After a burst of effort on this package I have done some refactoring and thought hard about where this package is going to go. This meant that I had to make the decision to rename the package from ggmissing to naniar. The name may strike you as strange but it reflects the fact that there are many changes happening, and that we will be working on creating a nice utopia (like Narnia by CS Lewis) that helps us make it easier to work with missing data

New Features (under development)

  • more shadows. These are mainly around bind_shadow and gather_shadow, which are helper functions to assist with creating

Bug fixes

  • geom_missing_point() broke after the new release of ggplot2 2.2.0, but this is now fixed by ensuring that it inherits from GeomPoint, rather than just a new Geom. Thanks to Mitchell O'hara-Wild for his help with this.
  • missing data summaries table_missing_var and table_missing_case also now return more sensible numbers and variable names. It is possible these function names will change in the future, as these are kind of verbose.
  • semantic versioning was incorrectly entered in the DESCRIPTION file as 0.2.9000, so I changed it to 0.0.2.9000, and then to 0.0.3.9000 now to indicate the new changes, hopefully this won't come back to bite me later. I think I accidentally did this with visdat at some point as well. Live and learn.

Other changes

  • gathered related functions into single R files rather than leaving them in
    their own.
  • correctly imported the %>% operator from magrittr, and removed a lot of chaff around @importFrom - really don't need to use @importFrom that often.
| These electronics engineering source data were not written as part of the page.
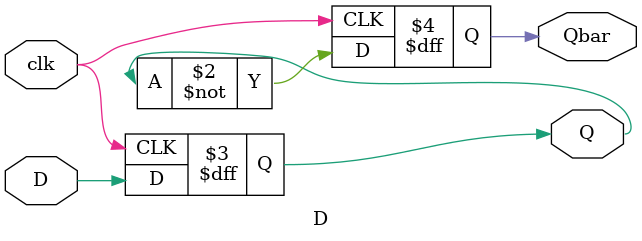
<source format=v>
`timescale 1ns / 1ps


module D(
    input D,clk,
    output reg Q,Qbar
    );
    
    always @(posedge clk)
    begin
        Q <= D;
        Qbar <= ~Q;
    end
endmodule

</source>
ggmissing 0.0.2.9000 (2016/07/29)

New Feature (under development)

  • geom_missing_point() now works in a way that we expect! Thanks to Miles McBain for working out how to get this to work.

ggmissing 0.0.1.9000 (2016/07/29)

New Feature (under development)

  • tidy summaries for missing data:
    • percent_missing_df returns the percentage of missing data for a data.frame
    • percent_missing_var the percentage of variables that contain missing values
    • percent_missing_case the percentage of cases that contain missing values.
    • table_missing_var table of missing information for variables
    • table_missing_case table of missing information for cases
    • summary_missing_var summary of missing information for variables (counts, percentages)
    • summary_missing_case summary of missing information for variables (counts, percentages)
  • gg_missing_col: plot the missingness in each variable
  • gg_missing_row: plot the missingness in each case
  • gg_missing_which: plot which columns contain missing data.